### Task objective
From first line to last, write out the data precisely as shown.

>>>

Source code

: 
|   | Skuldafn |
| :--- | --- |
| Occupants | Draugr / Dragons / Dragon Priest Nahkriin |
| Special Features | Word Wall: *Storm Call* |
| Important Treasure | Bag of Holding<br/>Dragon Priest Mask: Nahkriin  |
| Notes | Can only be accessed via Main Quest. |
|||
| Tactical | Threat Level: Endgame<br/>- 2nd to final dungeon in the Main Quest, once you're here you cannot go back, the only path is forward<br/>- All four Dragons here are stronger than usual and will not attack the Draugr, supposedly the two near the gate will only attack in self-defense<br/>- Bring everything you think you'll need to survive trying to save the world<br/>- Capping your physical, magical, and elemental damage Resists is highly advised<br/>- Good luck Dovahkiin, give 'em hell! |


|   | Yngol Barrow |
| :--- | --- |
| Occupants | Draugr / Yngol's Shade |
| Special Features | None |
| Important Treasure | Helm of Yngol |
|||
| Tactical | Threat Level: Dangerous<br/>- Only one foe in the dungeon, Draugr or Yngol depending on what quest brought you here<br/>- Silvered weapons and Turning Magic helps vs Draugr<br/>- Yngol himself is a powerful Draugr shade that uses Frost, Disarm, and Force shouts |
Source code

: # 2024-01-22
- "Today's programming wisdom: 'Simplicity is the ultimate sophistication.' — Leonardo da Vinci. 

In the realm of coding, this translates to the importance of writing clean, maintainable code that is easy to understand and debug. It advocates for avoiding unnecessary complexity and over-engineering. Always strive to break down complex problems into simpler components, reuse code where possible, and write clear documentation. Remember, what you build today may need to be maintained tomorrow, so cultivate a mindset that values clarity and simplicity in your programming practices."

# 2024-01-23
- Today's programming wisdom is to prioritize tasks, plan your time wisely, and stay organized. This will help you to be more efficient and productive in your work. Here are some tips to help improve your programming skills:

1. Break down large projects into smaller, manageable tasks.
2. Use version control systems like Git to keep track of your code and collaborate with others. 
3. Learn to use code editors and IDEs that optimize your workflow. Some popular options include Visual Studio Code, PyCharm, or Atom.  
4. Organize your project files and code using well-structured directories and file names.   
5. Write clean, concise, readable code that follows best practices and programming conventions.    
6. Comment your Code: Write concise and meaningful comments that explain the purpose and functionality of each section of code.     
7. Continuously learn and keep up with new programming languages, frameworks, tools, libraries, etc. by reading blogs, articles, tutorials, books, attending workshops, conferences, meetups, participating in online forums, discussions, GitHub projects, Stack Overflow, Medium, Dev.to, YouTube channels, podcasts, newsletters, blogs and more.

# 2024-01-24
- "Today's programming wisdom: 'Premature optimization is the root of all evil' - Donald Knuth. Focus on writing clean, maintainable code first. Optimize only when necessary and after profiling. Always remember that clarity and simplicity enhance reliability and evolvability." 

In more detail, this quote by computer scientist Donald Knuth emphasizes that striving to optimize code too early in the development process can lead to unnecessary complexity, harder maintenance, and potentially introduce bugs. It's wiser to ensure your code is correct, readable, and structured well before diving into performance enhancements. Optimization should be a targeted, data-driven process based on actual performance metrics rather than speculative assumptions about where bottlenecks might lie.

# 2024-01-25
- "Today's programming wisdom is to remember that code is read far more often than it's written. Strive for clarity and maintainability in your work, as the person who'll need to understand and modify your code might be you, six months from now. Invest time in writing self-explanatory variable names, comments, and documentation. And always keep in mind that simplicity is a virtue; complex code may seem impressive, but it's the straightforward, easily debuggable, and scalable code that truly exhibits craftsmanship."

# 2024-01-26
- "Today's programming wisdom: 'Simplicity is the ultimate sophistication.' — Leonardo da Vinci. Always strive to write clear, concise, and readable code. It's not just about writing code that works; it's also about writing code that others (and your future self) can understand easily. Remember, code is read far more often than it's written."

<<<

### The completed task
Source code

: 
|   | Skuldafn |
| :--- | --- |
| Occupants | Draugr / Dragons / Dragon Priest Nahkriin |
| Special Features | Word Wall: *Storm Call* |
| Important Treasure | Bag of Holding<br/>Dragon Priest Mask: Nahkriin  |
| Notes | Can only be accessed via Main Quest. |
|||
| Tactical | Threat Level: Endgame<br/>- 2nd to final dungeon in the Main Quest, once you're here you cannot go back, the only path is forward<br/>- All four Dragons here are stronger than usual and will not attack the Draugr, supposedly the two near the gate will only attack in self-defense<br/>- Bring everything you think you'll need to survive trying to save the world<br/>- Capping your physical, magical, and elemental damage Resists is highly advised<br/>- Good luck Dovahkiin, give 'em hell! |


|   | Yngol Barrow |
| :--- | --- |
| Occupants | Draugr / Yngol's Shade |
| Special Features | None |
| Important Treasure | Helm of Yngol |
|||
| Tactical | Threat Level: Dangerous<br/>- Only one foe in the dungeon, Draugr or Yngol depending on what quest brought you here<br/>- Silvered weapons and Turning Magic helps vs Draugr<br/>- Yngol himself is a powerful Draugr shade that uses Frost, Disarm, and Force shouts |
Source code

: # 2024-01-22
- "Today's programming wisdom: 'Simplicity is the ultimate sophistication.' — Leonardo da Vinci. 

In the realm of coding, this translates to the importance of writing clean, maintainable code that is easy to understand and debug. It advocates for avoiding unnecessary complexity and over-engineering. Always strive to break down complex problems into simpler components, reuse code where possible, and write clear documentation. Remember, what you build today may need to be maintained tomorrow, so cultivate a mindset that values clarity and simplicity in your programming practices."

# 2024-01-23
- Today's programming wisdom is to prioritize tasks, plan your time wisely, and stay organized. This will help you to be more efficient and productive in your work. Here are some tips to help improve your programming skills:

1. Break down large projects into smaller, manageable tasks.
2. Use version control systems like Git to keep track of your code and collaborate with others. 
3. Learn to use code editors and IDEs that optimize your workflow. Some popular options include Visual Studio Code, PyCharm, or Atom.  
4. Organize your project files and code using well-structured directories and file names.   
5. Write clean, concise, readable code that follows best practices and programming conventions.    
6. Comment your Code: Write concise and meaningful comments that explain the purpose and functionality of each section of code.     
7. Continuously learn and keep up with new programming languages, frameworks, tools, libraries, etc. by reading blogs, articles, tutorials, books, attending workshops, conferences, meetups, participating in online forums, discussions, GitHub projects, Stack Overflow, Medium, Dev.to, YouTube channels, podcasts, newsletters, blogs and more.

# 2024-01-24
- "Today's programming wisdom: 'Premature optimization is the root of all evil' - Donald Knuth. Focus on writing clean, maintainable code first. Optimize only when necessary and after profiling. Always remember that clarity and simplicity enhance reliability and evolvability." 

In more detail, this quote by computer scientist Donald Knuth emphasizes that striving to optimize code too early in the development process can lead to unnecessary complexity, harder maintenance, and potentially introduce bugs. It's wiser to ensure your code is correct, readable, and structured well before diving into performance enhancements. Optimization should be a targeted, data-driven process based on actual performance metrics rather than speculative assumptions about where bottlenecks might lie.

# 2024-01-25
- "Today's programming wisdom is to remember that code is read far more often than it's written. Strive for clarity and maintainability in your work, as the person who'll need to understand and modify your code might be you, six months from now. Invest time in writing self-explanatory variable names, comments, and documentation. And always keep in mind that simplicity is a virtue; complex code may seem impressive, but it's the straightforward, easily debuggable, and scalable code that truly exhibits craftsmanship."

# 2024-01-26
- "Today's programming wisdom: 'Simplicity is the ultimate sophistication.' — Leonardo da Vinci. Always strive to write clear, concise, and readable code. It's not just about writing code that works; it's also about writing code that others (and your future self) can understand easily. Remember, code is read far more often than it's written."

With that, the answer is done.